Les exportateurs montent au créneau 

Pour ce qui est des exportations nationales, l’Association marocaine des exportateurs (ASMEX) déplore une situation alarmante. 

«Plusieurs secteurs sont à l’arrêt en raison notamment de la demande en Europe, principal marché des exportations nationales», a confié récemment Hassan Sentissi, président de l’ASMEX, qui regrette qu’un secteur aussi névralgique que les exportations nationales ne soit pas suffisamment pris compte par les pouvoirs publics. D’où la question de savoir si les exportations nationales seront soutenues par le Plan de relance.

Par ailleurs, plusieurs incertitudes pèsent sur le secteur automobile largement dépendant de la demande extérieure qui représente la quasi totalité des débouchés.
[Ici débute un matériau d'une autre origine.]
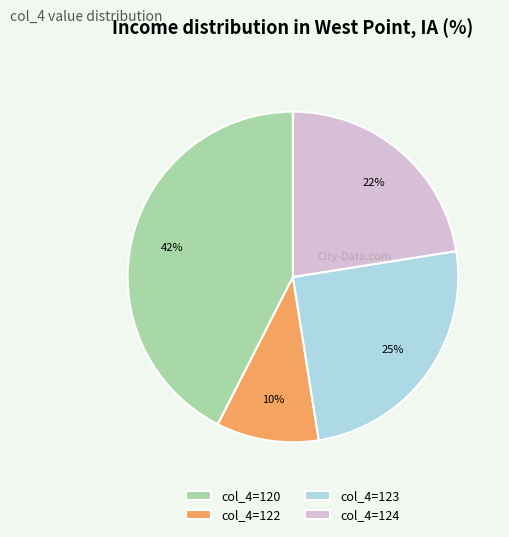

Rank the categories by value from lowest to highest.

col_4=122, col_4=124, col_4=123, col_4=120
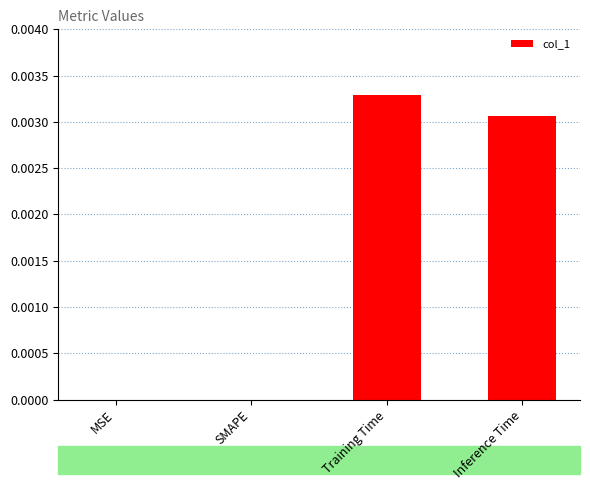

Is it true that the value at Inference Time is 0.0?

True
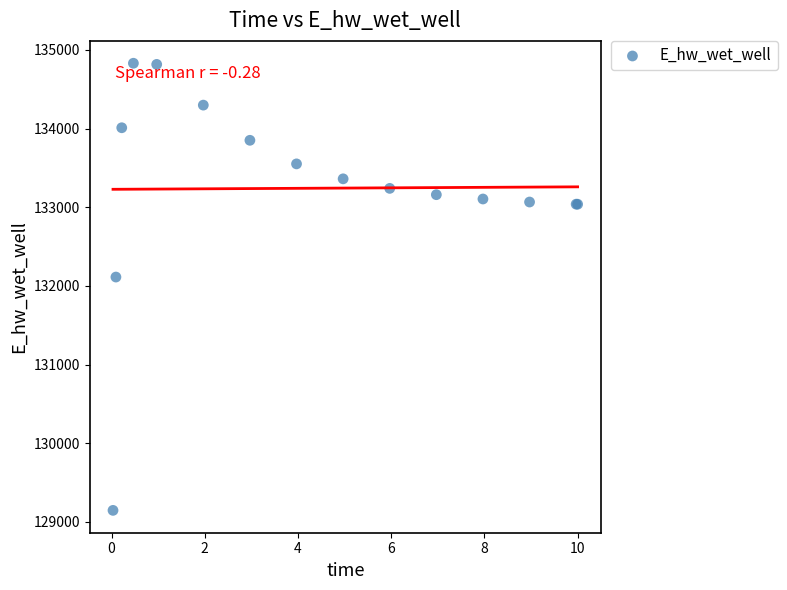

What Y value in the scatter plot is closest to 131988?

132112.4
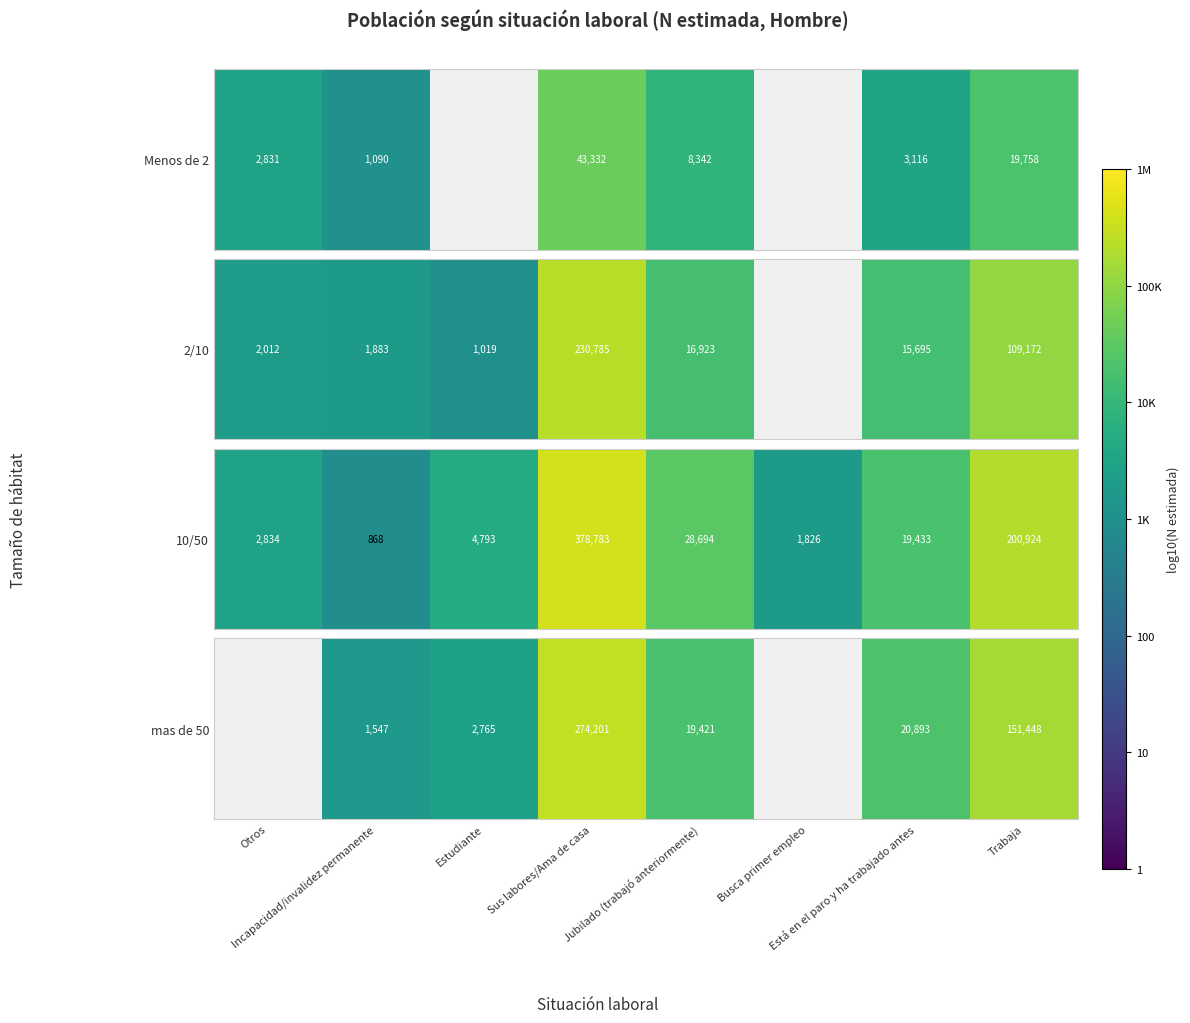

Which label corresponds to the largest value in the chart?

Sus labores/Ama de casa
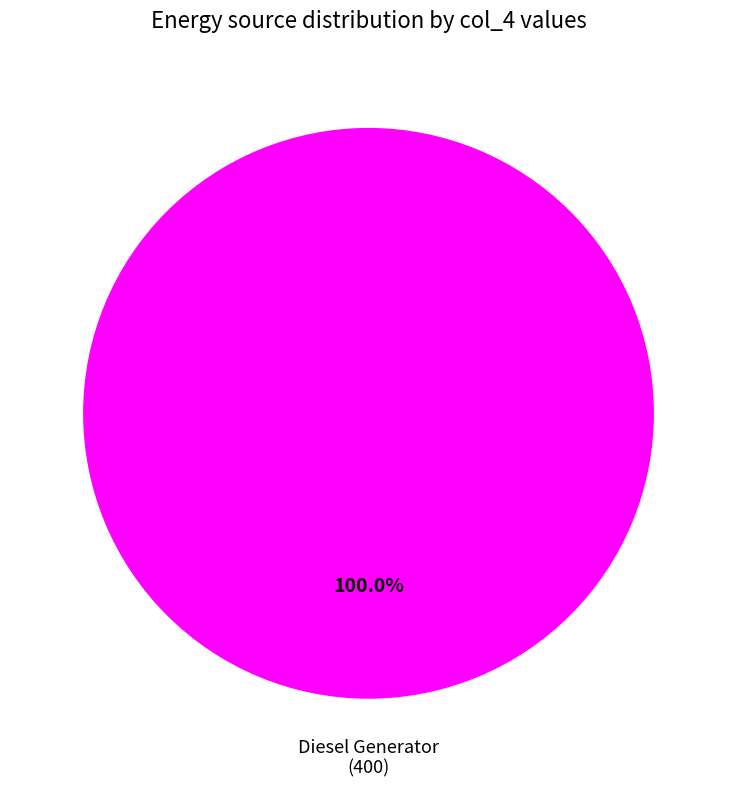

Does any single category account for the majority?

Yes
Sur le marché local les ventes du secteur se sont contractées de 86% au mois d’avril. 

D’ailleurs, les importateurs automobiles ont été invités à lever le pied sur les importations. En mars dernier, dans l’optique de préserver les réserves en devises dans le contexte de crise, l’Administration des douanes et impôts indirects (ADII) avait demandé à l’Association des importateurs de véhicules au Maroc (AIVAM) d’inviter ses membres à réduire au strict minimum leurs importations en négociant avec leurs fournisseurs le report de celles-ci.

Une chose est sûre, toute nouvelle restriction d’importation de véhicules de luxe sera un sacré revers pour les opérateurs du secteur, qui réalisent davantage de marge sur le segment du luxe. Toutefois, la relance du fleuron de l’industrie nationale dépendra davantage de la demande mondiale.

Quid du financement ?

Il incombe à l’Etat dans le cadre du Plan de relance économique de déterminer les secteurs à soutenir, notamment ceux qui peuvent reprendre rapidement car la contrainte du financement est une donne fondamentale, à l’heure où les finances publiques sont soumises à rude épreuve par la crise (baisse des recettes publiques et hausse des dépenses).

Une question cruciale reste en suspens. L’Etat qui visiblement veut sortir le pays de la crise par le haut par l’entremise d’un Plan de relance ambitieux a-t-il les moyens de ses ambitions ? Autrement dit, le Plan de relance peut-il être financé sans générer l’alourdissement substantiel de la dette publique dont le remboursement grève déjà le Budget général de l’Etat ?

Les tout prochains mois nous le diront.